Boxplot distribution of C3 and C4 unigenes.
(A) Length distribution inferred with log(Length). (B) Expression level inferred by log(RPKM) value.
Conclusion and Perspectives
Desert plants have attracted more and more attentions, because they contain plenty of potential genetic resources to adapt to the extremely harsh conditions in their habitats.

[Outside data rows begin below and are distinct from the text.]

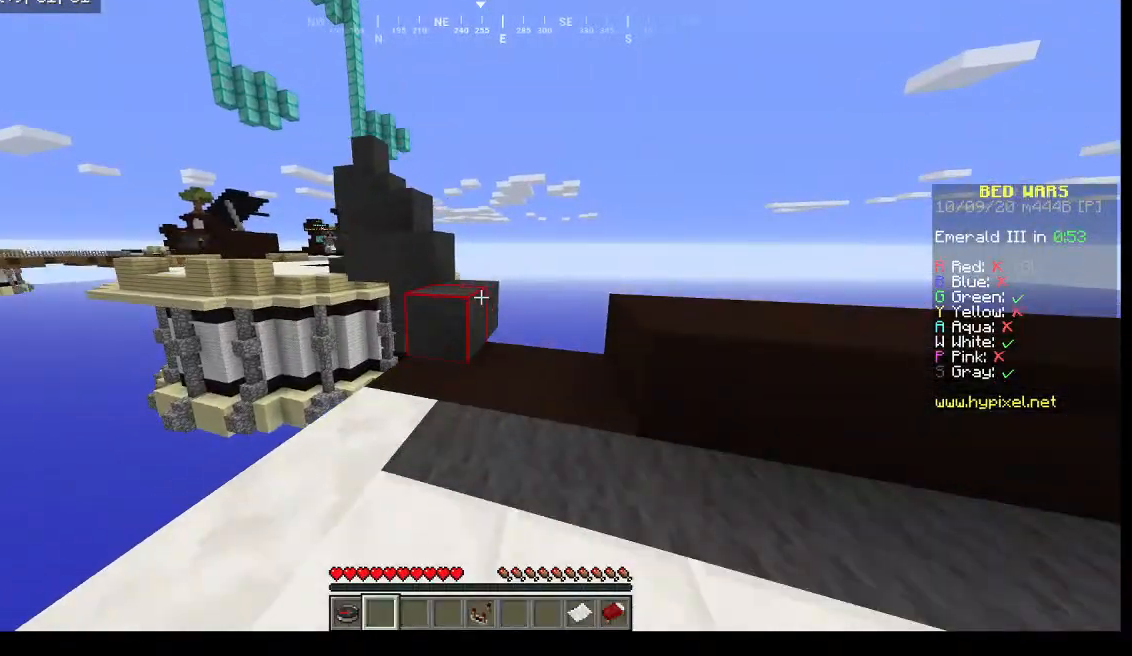
{"keys": ["w"], "mouse": [], "events": [[33, "d", "up"]]}
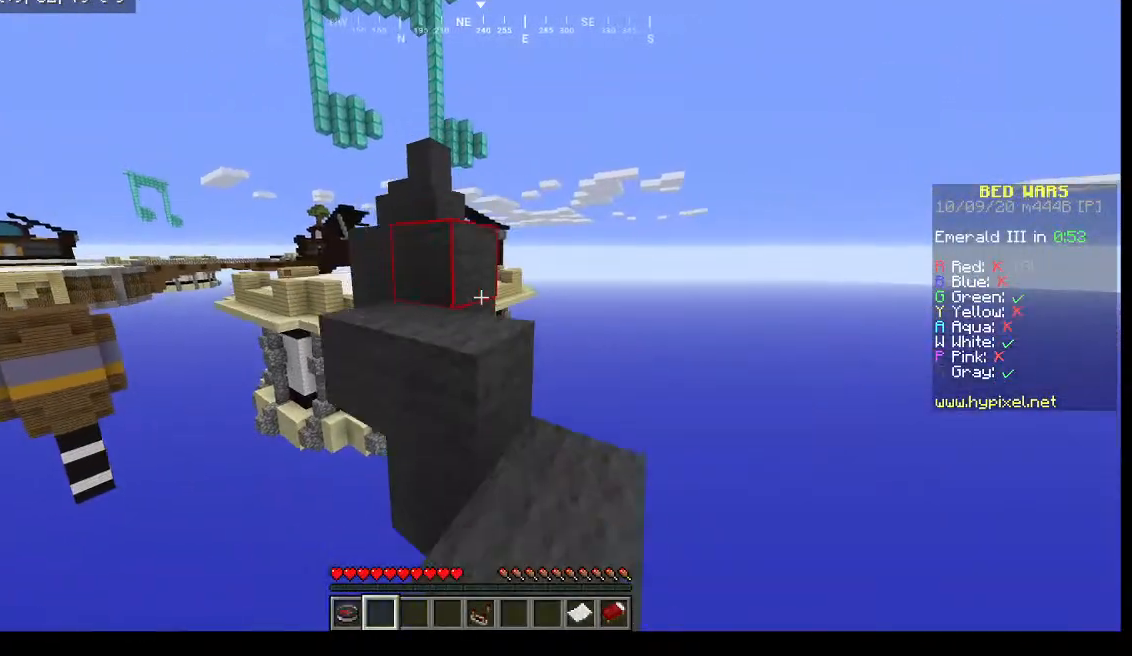
{"keys": [], "mouse": [], "events": [[267, "w", "up"]]}
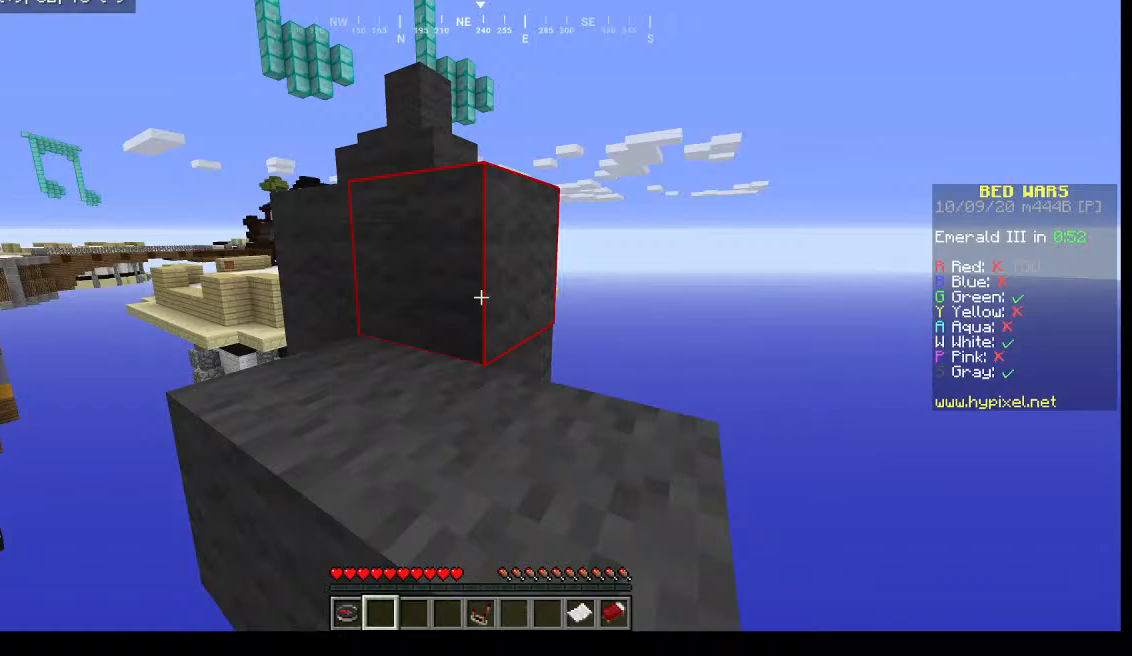
{"keys": [], "mouse": [], "events": []}
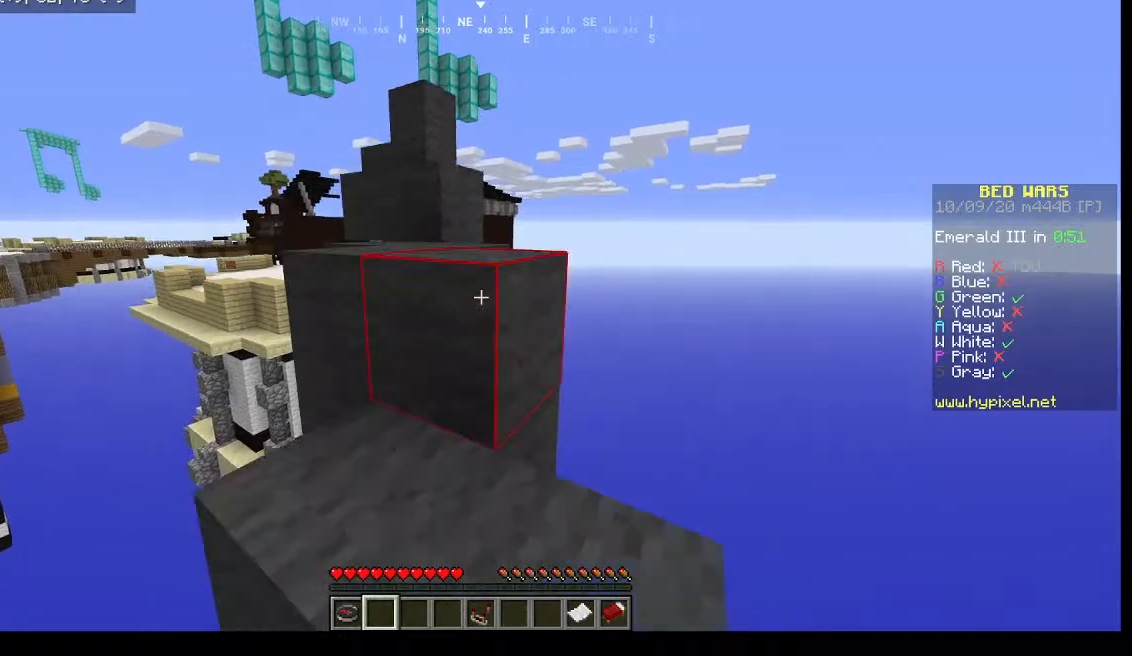
{"keys": [], "mouse": [], "events": [[33, "w", "down"], [400, "w", "up"]]}
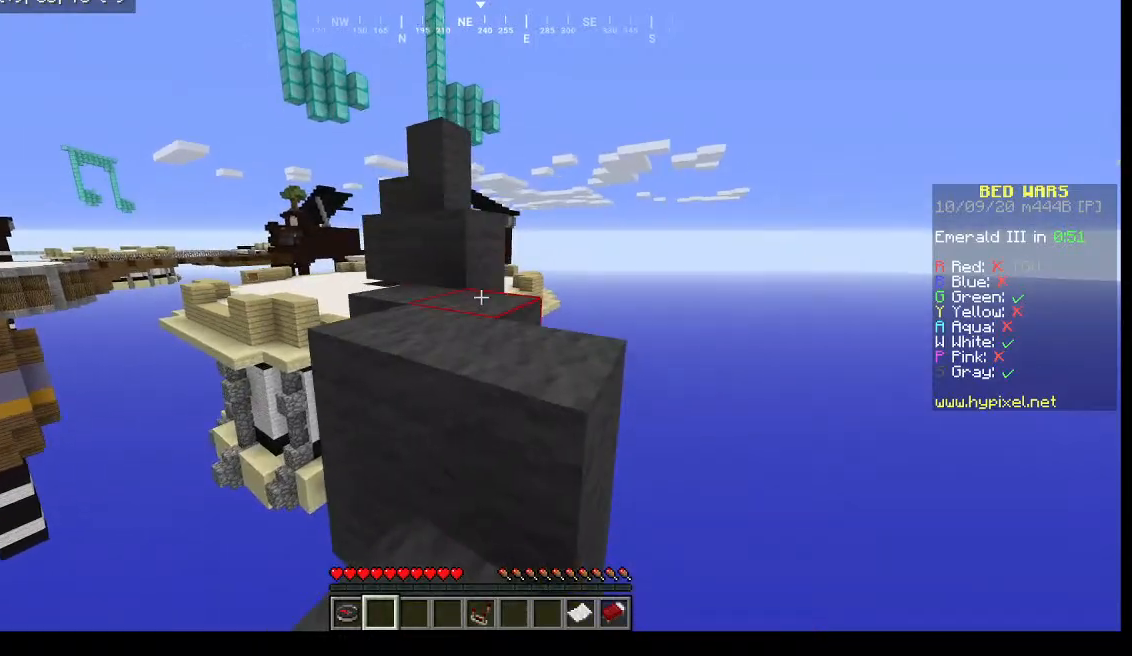
{"keys": [], "mouse": [], "events": []}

In the recent years, transcriptome sequencing became a most powerful and efficient approach to uncover genomic information in non-model organisms [82], [83], few studies (but see [84]) focused on exploitation of the molecular basis of drought adaptation of desert plants. In present study, 77,647 unigenes were generated from a Tertiary relic species R. soongorica with the Illumina HiSeq™ 2000 platform and more than half of unigenes has been annotated. At least 123 candidate genes related to drought adaptation were identified by the KEGG annotation and local BLAST, and population genetic study on these candidate genes will help us to better understand the adaptive evolutionary mechanism of R. soongorica. Expression and function analysis of the un-annotated unigenes will be also employed to unravel the specific drought adaptation mechanism in R. soongorica. These endeavors will advance our knowledge of a dominant plant species coping with the global climate change in the fragile desert ecosystems.
Materials and Methods
Ethics Statement
R. soongorica is a species widely distributed in Shashichang, Jingtai County, Gansu province and other arid regions, and it is not included into any list of endangered or protected species. Before collecting the samples, an oral permission was got from the local management of forestry after applying with introduction letters of CAREERI (Cold and Arid Regions Environmental and Engineering Research Institute, Chinese Academy of Sciences).
Plant Materials
Leaves and inflorescences of R. soongorica (Figure S4A) were collected in wild field, Shashichang, Jingtai County, Gansu province, northwest of China (37°21′41″N,104°8′11″E), where the average annual precipitation is 180 mm from 1950 to 2000 (http://www.worldclim.org/). Tissues were immediately frozen in liquid nitrogen for later extraction of total RNA. R. soongorica seeds from the same place were planted on damp filter papers and incubated at 4°C for 4 days before being placed at 23°C under long-day (16 h light/8 h dark) condition with a photosynthetic photon flux density of 150 µmol m−2 s−1. Two weeks after germination, seedlings were harvested for RNA isolation (Figure S4B).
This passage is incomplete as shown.